Bi-grams using the names “natasha” and “pierre” were utilized again here for consistency. You will notice there are less bi-grams for analyzation than in the novel.
## # A tibble: 4 × 3
## word1 word2 n
## <chr> <chr> <int>
## 1 natasha smooth 2
## 2 natasha anatole 1
## 3 natasha cried 1
## 4 natasha natasha 1
## # A tibble: 5 × 3
## word1 word2 n
## <chr> <chr> <int>
## 1 favorite natasha 2
## 2 dear natasha 1
## 3 natasha natasha 1
## 4 tone natasha 1
## 5 true natasha 1
## # A tibble: 5 × 3
## word1 word2 n
## <chr> <chr> <int>
## 1 pierre hold 2
## 2 pierre bezukhov 1
## 3 pierre closed 1
## 4 pierre sniffed 1
## 5 pierre stand 1
## # A tibble: 5 × 3
## word1 word2 n
## <chr> <chr> <int>
## 1 ah pierre 1
## 2 awkward pierre 1
## 3 dear pierre 1
## 4 evening pierre 1
## 5 married pierre 1
When I created this word cloud, I excluded character names and stop words and only included the top 300 words for ease of viewing and understanding. This was also done for consistency across final analysis.
All of these finding have lead me to a few main conclusions.
1. While on the surface both works are more negative than positive, the novel much more negative than the opera. Not only is the novel considerably longer, the opera was designed for Broadway, making the viewer feel too “heavy” or sad upon leaving is not good for business.
2. For the set of top 15 most positive and negative words, it is hard to make any conclusions.

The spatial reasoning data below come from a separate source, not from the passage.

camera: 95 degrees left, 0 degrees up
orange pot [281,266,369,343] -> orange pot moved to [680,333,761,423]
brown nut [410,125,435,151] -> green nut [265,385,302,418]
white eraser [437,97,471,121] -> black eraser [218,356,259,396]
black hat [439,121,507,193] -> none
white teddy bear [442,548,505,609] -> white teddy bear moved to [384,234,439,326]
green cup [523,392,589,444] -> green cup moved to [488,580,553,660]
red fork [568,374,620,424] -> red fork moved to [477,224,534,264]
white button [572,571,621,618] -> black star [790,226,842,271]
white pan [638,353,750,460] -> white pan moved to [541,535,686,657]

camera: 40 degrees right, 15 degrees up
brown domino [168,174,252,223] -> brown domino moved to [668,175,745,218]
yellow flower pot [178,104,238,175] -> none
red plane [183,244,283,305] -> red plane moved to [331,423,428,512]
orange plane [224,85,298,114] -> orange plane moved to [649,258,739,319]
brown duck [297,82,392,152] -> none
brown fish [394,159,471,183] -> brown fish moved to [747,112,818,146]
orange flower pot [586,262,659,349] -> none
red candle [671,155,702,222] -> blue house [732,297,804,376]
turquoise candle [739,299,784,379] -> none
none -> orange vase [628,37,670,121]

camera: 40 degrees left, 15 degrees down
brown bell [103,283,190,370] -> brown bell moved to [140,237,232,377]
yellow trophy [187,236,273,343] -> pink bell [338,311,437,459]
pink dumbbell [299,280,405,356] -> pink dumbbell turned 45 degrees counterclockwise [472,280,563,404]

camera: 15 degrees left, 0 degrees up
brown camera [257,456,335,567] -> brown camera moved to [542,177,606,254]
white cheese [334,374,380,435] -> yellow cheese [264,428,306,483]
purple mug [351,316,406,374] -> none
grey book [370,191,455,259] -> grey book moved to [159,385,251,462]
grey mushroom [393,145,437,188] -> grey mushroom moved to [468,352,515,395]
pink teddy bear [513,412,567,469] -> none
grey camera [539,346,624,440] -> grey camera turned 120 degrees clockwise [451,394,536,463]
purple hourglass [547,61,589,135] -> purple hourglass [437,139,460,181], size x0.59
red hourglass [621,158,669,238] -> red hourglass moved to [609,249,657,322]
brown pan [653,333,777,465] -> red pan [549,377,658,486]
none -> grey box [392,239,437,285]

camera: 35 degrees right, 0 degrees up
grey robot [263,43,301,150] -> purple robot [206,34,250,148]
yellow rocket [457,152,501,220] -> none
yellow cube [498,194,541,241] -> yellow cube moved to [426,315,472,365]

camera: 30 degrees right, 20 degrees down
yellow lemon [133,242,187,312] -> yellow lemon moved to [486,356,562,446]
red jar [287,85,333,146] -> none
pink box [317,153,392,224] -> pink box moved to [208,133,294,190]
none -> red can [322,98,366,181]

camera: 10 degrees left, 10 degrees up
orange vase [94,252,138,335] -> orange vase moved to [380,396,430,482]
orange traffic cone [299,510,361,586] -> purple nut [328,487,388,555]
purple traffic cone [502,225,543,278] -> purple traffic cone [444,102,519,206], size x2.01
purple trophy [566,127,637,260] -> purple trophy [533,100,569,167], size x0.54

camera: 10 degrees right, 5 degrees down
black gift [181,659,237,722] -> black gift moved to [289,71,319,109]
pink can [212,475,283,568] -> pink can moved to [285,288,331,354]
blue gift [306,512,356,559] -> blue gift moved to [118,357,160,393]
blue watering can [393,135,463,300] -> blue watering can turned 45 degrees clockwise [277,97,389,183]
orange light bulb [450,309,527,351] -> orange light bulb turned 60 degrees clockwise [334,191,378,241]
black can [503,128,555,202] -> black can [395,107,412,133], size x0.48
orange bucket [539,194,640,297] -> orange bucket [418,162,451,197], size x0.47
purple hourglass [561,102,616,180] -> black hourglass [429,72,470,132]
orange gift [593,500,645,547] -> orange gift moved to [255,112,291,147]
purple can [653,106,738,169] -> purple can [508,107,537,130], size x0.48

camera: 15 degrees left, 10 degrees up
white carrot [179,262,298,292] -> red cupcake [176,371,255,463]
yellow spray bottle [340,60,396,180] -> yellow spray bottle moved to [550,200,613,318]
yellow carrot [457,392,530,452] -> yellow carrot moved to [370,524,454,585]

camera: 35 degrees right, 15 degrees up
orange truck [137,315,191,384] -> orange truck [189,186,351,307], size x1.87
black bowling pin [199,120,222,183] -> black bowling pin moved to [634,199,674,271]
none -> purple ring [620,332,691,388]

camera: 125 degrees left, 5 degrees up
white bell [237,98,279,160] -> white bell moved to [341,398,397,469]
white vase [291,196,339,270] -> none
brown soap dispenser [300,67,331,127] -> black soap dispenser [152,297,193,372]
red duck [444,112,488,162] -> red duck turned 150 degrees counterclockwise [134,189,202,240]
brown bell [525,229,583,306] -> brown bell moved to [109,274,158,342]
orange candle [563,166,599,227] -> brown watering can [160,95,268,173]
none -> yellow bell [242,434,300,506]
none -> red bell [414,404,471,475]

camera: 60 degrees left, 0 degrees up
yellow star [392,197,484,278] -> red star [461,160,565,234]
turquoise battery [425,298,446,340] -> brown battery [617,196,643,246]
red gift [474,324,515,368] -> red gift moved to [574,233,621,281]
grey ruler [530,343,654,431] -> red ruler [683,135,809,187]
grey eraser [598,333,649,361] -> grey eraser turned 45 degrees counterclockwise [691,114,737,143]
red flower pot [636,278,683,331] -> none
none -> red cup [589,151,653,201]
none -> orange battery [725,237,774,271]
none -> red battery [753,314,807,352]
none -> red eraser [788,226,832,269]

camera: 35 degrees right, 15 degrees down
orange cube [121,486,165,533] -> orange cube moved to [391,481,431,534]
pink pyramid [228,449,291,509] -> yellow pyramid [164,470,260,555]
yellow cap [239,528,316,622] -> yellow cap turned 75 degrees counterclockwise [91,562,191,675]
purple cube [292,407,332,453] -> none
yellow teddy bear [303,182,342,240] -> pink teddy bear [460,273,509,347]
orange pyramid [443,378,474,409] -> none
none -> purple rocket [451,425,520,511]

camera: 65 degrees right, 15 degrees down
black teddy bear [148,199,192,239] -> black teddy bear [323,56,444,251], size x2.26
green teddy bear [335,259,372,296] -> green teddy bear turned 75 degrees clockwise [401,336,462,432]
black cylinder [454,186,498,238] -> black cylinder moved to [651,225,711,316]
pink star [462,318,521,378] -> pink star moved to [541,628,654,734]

With the exception that there is some overlap in the words “torture”, “hell”, “damn”, “hurrah”, “fun”, and “amazing”. Additionally, the reason the overlap does not appear in the same order could be the length of the works.
3. As far as the n-grams go, there is virtually no overlap. This could be due to the words chosen for the n-grams or simply the lengths of the works. In that same vein, the subtle differences in spellings in the novel versus the opera could also be to blame for this lack of results – i.e. Natásha vs Natasha or Natalie vs Nataly.
In summary, both works cover topics like war and the turmoil that it brings, so it is no surprise the overall sentiments are negative. However, looking at the most common words in the wordcloud, one may be left with a different impression. Initially I expected more overlap in the sentiment analyzation – i.e. I figured more of the bi-grams and top words would be similar or in a similar order. But because of the mediums of the works, it is not surprising that they are different.